Research indicates that exercise programs and PBM may aid in modulating the inflammatory process of minimizing functional disability due to OA. In a recent study published in Advances in Rheumatology, researchers sought to investigate the effects of PBM (via cluster) with a physical exercise program in functional capacity, serum inflammatory, and cartilage degradation biomarkers in patients with knee OA.

Participants were recruited via social media and advertisements in this single-blind, randomized, controlled trial designed to evaluate the impact of physical activity on patients with knee OA. The study included eligible patients between age 55 and 70 years who had symptomatic OA within the previous 6 months, bilateral or unilateral knee OA, and radiographic confirmation of OA.

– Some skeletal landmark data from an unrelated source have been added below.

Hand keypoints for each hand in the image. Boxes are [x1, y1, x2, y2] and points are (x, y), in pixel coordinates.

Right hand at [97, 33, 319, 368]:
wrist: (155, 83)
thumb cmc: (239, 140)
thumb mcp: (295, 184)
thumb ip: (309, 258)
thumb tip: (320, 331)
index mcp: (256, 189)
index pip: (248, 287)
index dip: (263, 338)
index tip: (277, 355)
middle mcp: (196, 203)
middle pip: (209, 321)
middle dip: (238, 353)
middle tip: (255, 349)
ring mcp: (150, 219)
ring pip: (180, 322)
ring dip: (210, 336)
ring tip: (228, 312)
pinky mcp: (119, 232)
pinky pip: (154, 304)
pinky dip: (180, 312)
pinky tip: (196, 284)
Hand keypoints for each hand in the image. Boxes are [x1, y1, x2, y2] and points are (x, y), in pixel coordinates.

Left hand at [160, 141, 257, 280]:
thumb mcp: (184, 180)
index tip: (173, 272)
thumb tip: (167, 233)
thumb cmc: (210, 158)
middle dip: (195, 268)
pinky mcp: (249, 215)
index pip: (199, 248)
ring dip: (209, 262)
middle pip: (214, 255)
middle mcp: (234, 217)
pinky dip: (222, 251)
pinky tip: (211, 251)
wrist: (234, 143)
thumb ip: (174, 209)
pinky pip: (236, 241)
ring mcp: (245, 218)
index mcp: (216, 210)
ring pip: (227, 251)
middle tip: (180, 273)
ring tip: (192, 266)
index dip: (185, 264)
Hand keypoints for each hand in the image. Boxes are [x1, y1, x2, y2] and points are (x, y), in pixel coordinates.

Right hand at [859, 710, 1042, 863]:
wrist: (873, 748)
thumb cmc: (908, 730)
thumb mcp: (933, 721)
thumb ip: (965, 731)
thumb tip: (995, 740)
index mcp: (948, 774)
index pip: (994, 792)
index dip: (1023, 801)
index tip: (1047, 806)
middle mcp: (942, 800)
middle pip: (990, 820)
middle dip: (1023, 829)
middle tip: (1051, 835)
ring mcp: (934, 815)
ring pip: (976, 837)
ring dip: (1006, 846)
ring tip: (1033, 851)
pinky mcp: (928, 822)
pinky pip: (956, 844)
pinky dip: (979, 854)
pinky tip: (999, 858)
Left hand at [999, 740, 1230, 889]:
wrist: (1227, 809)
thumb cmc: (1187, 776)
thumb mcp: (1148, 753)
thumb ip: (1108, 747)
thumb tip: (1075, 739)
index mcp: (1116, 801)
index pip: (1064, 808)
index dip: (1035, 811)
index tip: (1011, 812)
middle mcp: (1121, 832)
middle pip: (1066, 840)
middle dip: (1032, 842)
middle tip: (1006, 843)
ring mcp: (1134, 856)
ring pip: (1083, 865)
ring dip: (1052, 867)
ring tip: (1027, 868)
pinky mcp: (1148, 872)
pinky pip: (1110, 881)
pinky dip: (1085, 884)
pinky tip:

In the study, 42 patients were randomly assigned to three groups: ESP: (exercise + sham PBM); EAP: (exercise + active PBM); and CG: (control group). Six patients (one from ESP, one from EAP, and four from CG) were excluded from the study due to their absence in two of the consecutive treatment sessions. The analyzed outcomes in baseline and at 8 weeks were the Western Ontario and McMaster Universities Osteoarthritis (WOMAC) and the evaluation of serum biomarkers concentration (IL-1B, IL-6, IL-8, IL-10 e TNF-a, and CTX-II).

The researchers observed an increase in the functional capacity in the WOMAC total score for both treated groups (P <.001), and ESP presented a lower value compared with CG (P <.05) at 8 weeks post treatment. In addition, there was a significant boost in IL-10 concentration of EAP (P <.05) and a higher value compared with CG (P <.001) at 8 weeks post treatment. Moreover, an increase in IL-1B concentration was observed for CG (P <.05). No other difference was observed compared with the other groups.

The authors noted that a physical exercise program could expand the functional capacity in the patients, and the associated treatments increased IL-10 expression compared with CG after the experimental period. In addition, IL-1B expression was higher for CG when comparing the values in the baseline and at 8 weeks. No differences in the other biomarkers were observed.

The authors concluded that physical exercise therapy could be a strategy for improving functional capacity and, in association with PBM, for increasing IL-10 levels in individuals with knee OA. They also concluded that PBM did not promote an additional positive effect of exercise in improving proinflammatory and cartilage degradation biomarkers and functional capacity in women with knee OA.

Since the literature demonstrates heterogeneity in the parameters of treatment with PBM when associated with physical exercise for the consolidation of an intervention protocol for patients with knee OA, more studies are needed using other parameters.

The authors indicated that their study revealed the following key clinical messages: (1) Patients who engaged in a physical exercise program in association with PBM for 8 weeks showed improvement in IL-10 levels after treatment when compared with the control group who did not have any intervention; (2) The function capacity was enhanced in patients undergoing a physical exercise program; (3) Only the control group had an increase in the proinflammatory marker (IL-1B); and (4) Physical exercise programs and their association with PBM had no effect on other proinflammatory and cartilage-degradation biomarkers.